─── Texte extrait ───
Conditions Générales de Vente : 9 mars 2023 Cour d’appel de Dijon RG n° 21/00429

·

·

Conditions Générales de Vente : 9 mars 2023 Cour d’appel de Dijon RG n° 21/00429

SB/IC

S.A.S. AVENIR AGRO

C/

E.A.R.L. DE MARSOIS

Expédition et copie exécutoire délivrées aux avocats le

COUR D’APPEL DE DIJON

2ème chambre civile

ARRÊT DU 09 MARS 2023

N° RG 21/00429 – N° Portalis DBVF-V-B7F-FVF6

MINUTE N°

Décision déférée à la Cour : au fond du 04 mars 2021,

rendue par le tribunal judiciaire de Chaumont – RG : 18/01073

APPELANTE :

S.A.S. AVENIR AGRO prise en la personne de son représentant légal domicilié en cette qualité au siège social sis :

[Adresse 3]

[Localité 2]

représentée par Me Isabelle GAMBINI, avocat au barreau de HAUTE-MARNE

INTIMÉE :

E.A.R.L. DE MARSOIS prise en la personne de son représentant légal en exercice domicilié au siège social sis :

[Adresse 4]

[Localité 1]

représentée par Me François-Xavier BERNARD, membre de la SELARL CABINET D’AVOCATS PORTALIS ASSOCIES – CAPA, avocat au barreau de DIJON, vestiaire : 45

COMPOSITION DE LA COUR :

L’affaire a été débattue le 05 janvier 2023 en audience publique devant la cour composée de :

Viviane CAULLIREAU-FOREL, Président de chambre, Président,

Sophie DUMURGIER, Conseiller,

Sophie BAILLY, Conseiller, qui a fait le rapport sur désignation du Président,

qui en ont délibéré.
───
Poursuivez l'arrêt de la cour d'appel de Dijon reproduit ci-dessus en reprenant juste après « qui en ont délibéré ».
─── Liste des items ───
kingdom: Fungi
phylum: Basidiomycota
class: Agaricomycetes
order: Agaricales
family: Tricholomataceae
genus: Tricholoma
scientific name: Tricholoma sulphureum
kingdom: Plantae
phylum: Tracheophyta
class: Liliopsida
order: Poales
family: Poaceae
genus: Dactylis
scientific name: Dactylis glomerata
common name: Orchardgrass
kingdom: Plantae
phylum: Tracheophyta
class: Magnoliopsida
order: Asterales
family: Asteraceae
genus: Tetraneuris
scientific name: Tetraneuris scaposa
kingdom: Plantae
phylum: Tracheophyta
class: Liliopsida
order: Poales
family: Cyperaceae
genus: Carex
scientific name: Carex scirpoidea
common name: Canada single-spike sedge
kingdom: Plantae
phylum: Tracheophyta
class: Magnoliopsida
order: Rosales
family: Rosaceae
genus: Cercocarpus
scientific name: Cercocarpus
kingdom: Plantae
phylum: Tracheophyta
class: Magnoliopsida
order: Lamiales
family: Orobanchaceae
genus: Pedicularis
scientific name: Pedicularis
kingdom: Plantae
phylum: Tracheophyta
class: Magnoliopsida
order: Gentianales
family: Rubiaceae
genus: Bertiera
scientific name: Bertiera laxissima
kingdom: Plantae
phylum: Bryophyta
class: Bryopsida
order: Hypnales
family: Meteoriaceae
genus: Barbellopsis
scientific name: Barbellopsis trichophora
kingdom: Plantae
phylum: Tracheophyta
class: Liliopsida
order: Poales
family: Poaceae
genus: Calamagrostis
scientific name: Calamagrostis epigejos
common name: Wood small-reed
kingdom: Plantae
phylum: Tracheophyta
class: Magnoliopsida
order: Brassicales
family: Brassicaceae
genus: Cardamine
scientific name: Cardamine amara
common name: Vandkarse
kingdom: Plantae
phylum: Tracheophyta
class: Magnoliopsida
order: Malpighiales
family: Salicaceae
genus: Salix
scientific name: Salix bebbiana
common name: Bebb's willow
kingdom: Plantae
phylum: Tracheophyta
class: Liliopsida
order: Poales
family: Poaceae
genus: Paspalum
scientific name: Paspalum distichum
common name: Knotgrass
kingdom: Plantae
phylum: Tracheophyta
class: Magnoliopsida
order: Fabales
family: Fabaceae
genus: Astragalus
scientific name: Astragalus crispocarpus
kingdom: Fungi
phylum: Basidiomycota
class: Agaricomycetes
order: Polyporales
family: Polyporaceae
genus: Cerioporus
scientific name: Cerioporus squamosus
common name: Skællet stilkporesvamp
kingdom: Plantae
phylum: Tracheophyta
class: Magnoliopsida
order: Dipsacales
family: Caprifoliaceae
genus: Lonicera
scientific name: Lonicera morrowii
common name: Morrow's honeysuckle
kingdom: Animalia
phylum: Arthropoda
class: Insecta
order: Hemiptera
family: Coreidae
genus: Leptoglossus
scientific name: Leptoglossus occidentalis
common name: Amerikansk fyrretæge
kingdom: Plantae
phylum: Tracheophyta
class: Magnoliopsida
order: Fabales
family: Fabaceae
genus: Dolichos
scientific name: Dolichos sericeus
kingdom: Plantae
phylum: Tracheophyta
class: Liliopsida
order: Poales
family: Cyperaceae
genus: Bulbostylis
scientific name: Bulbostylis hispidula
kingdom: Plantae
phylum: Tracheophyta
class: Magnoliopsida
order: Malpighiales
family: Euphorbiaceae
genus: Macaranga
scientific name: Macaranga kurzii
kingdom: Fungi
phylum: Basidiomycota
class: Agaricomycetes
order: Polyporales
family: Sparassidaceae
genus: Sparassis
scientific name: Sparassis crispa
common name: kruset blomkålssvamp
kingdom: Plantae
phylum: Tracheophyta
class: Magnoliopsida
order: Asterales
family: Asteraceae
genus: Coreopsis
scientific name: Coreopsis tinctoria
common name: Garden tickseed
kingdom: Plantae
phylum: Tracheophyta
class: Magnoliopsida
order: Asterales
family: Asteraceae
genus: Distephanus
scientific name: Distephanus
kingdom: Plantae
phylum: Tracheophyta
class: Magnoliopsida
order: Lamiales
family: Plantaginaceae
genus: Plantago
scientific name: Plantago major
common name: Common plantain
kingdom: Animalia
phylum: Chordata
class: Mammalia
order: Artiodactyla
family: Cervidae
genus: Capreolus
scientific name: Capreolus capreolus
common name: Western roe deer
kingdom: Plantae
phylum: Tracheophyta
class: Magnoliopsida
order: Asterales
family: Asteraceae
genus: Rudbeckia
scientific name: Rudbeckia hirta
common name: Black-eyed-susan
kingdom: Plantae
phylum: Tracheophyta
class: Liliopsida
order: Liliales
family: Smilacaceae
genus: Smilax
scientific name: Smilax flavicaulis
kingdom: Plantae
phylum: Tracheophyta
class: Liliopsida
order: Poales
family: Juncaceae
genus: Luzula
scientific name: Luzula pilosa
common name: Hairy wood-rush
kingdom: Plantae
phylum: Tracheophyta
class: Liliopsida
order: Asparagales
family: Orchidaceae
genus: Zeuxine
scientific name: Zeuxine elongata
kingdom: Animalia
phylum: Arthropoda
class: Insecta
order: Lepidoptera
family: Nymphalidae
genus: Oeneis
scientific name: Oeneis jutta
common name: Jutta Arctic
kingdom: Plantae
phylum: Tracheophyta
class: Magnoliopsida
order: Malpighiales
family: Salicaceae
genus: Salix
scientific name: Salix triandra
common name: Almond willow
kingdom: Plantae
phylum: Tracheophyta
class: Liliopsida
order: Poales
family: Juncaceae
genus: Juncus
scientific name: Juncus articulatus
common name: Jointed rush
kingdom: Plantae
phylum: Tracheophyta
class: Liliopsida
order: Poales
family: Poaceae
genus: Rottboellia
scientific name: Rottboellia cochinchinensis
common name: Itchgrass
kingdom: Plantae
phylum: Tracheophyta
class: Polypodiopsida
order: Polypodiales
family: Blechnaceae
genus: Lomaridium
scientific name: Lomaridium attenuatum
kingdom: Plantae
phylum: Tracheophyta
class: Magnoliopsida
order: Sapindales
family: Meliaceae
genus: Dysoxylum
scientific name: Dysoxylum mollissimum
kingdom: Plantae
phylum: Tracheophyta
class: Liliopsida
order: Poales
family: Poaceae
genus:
───
Résultat>
GREFFIER LORS DES DÉBATS : Maud DETANG, Greffier

DÉBATS : l’affaire a été mise en délibéré au 09 Mars 2023,

ARRÊT : rendu contradictoirement,

PRONONCÉ : publiquement par mise à disposition de l’arrêt au greffe de la cour, les parties en ayant été préalablement avisées dans les conditions prévues au deuxième alinéa de l’article 450 du code de procédure civile,

SIGNÉ : par Viviane CAULLIREAU-FOREL, Président de chambre, et par Maud DETANG, greffier auquel la minute de la décision a été remise par le magistrat signataire.

FAITS, PRETENTIONS ET MOYENS DES PARTIES :

La SAS Avenir Agro est une société dont l’objet social est l’achat et la vente de tous produits agricoles et de tous produits pour l’agriculture, société existant depuis le 12 juillet 2000.

Son activité consiste, d’une part, à acheter auprès des agriculteurs les produits céréaliers ou colza provenant de leurs récoltes, et d’autre part à vendre à ces mêmes agriculteurs, des intrants (semences, engrais, produits de traitement et de défense des cultures).

Pour le secteur haut-marnais, la SAS Avenir Agro a recruté un agent technico-commercial la représentant localement.

L’EARL de Marsois est une exploitation agricole immatriculée depuis le 9 mai 2006, dont le gérant actuel est Madame [W] [V] épouse [U].

Depuis le mois de mars 2007, la SAS Avenir Agro était en relations d’affaires habituelles avec l’EARL de Marsois, laquelle lui achetait des produits phytosanitaires.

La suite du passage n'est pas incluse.